LogQL Queries: Useful Patterns
LogQL is the query language. Queries offering the most operational value:
# Top errors by service in 1h
sum by (app) (count_over_time({env="prod", level="error"}[1h]))
# Latency extracted from logs (requires parse stage)
histogram_quantile(0.95,
sum by (le) (rate(
{app="api"}
| json
| unwrap duration
| __error__=""
[5m]
))
)
# Find pattern in a window
{app="api", env="prod"} |= "payment failed" | json | user_id = "12345"
Efficient queries always start with a selective label matcher. Any query without a label matcher operates over all streams and can bring down the cluster.
Log-Based Alerts
Loki supports Prometheus-style rules over metrics extracted from logs. This turns Loki into an alerting tool as well. It doesn’t cover the full range of Elasticsearch/Kibana, but covers 80% of practical cases.
When Loki is NOT the Tool
Being honest about limits saves frustration:
- Sophisticated full-text search: Elasticsearch wins.
- Deep forensic analysis: Splunk and Elasticsearch have specific tools.
- Strict compliance with integrated auditing: Splunk Enterprise is built for that.
- Massive volume needing fast ad-hoc queries over long periods: Loki starts to hurt.
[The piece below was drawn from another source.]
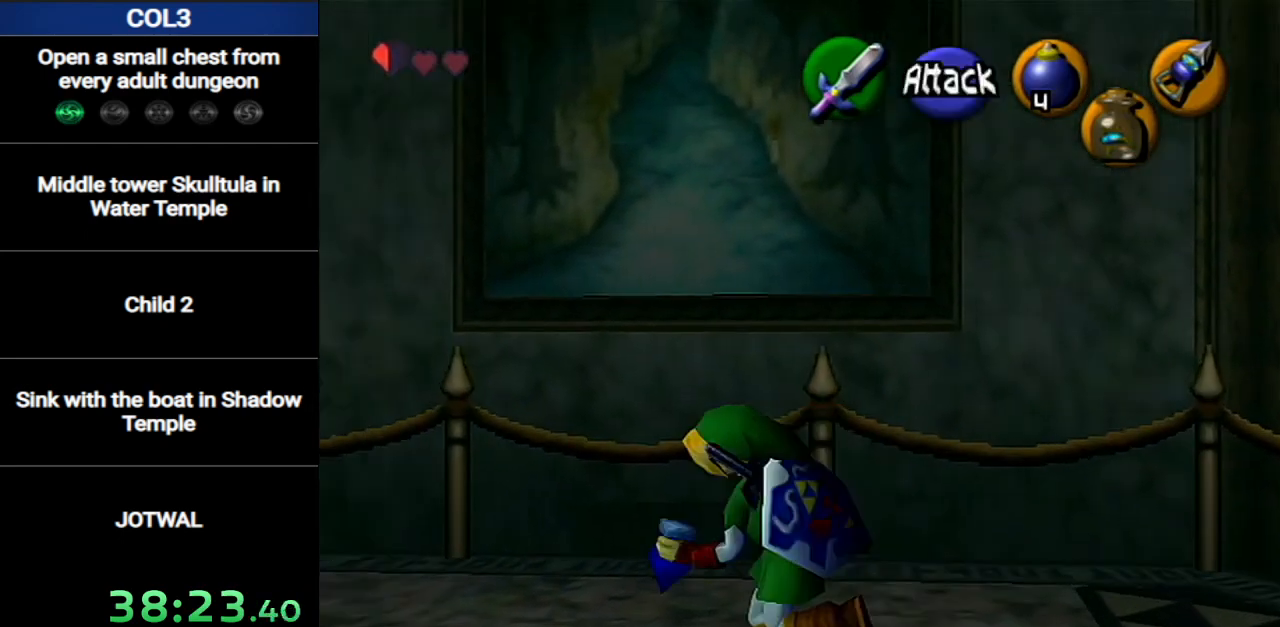
{"buttons": [], "left_stick": "up", "right_stick": "center", "events": [[150, "left_stick", "up"], [183, "A", "up"], [183, "L1", "up"]]}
Loki is excellent for “monitoring-grade logs” — logs ingested and queried routinely with known patterns. For “deep past forensic investigation”, better options exist.
Operational Lessons
A year operating serious Loki leaves a clear set of rules:
- Cardinality explosion is incident number one. Review new labels before merging any PR.
- Query cap and timeouts. A user with a badly constructed query can bring down the whole cluster.
- Object-store backup. Losing the bucket is losing all logs.
- Monitoring Loki with Loki is circular. Use Prometheus plus the metrics Loki exposes.
- Rate limiting on ingest per tenant. A service generating log spam must not affect others.
Conclusion
Loki is a solid choice for logs in most cloud-native contexts. Its label-based design offers huge advantages but requires discipline — mismanaged cardinality ruins the experience. At serious scale, separating read/write paths, investing in cache and compaction, and choosing the object store well are key decisions. For teams already on Prometheus + Grafana, completing with Loki is one of the best-return observability upgrades available.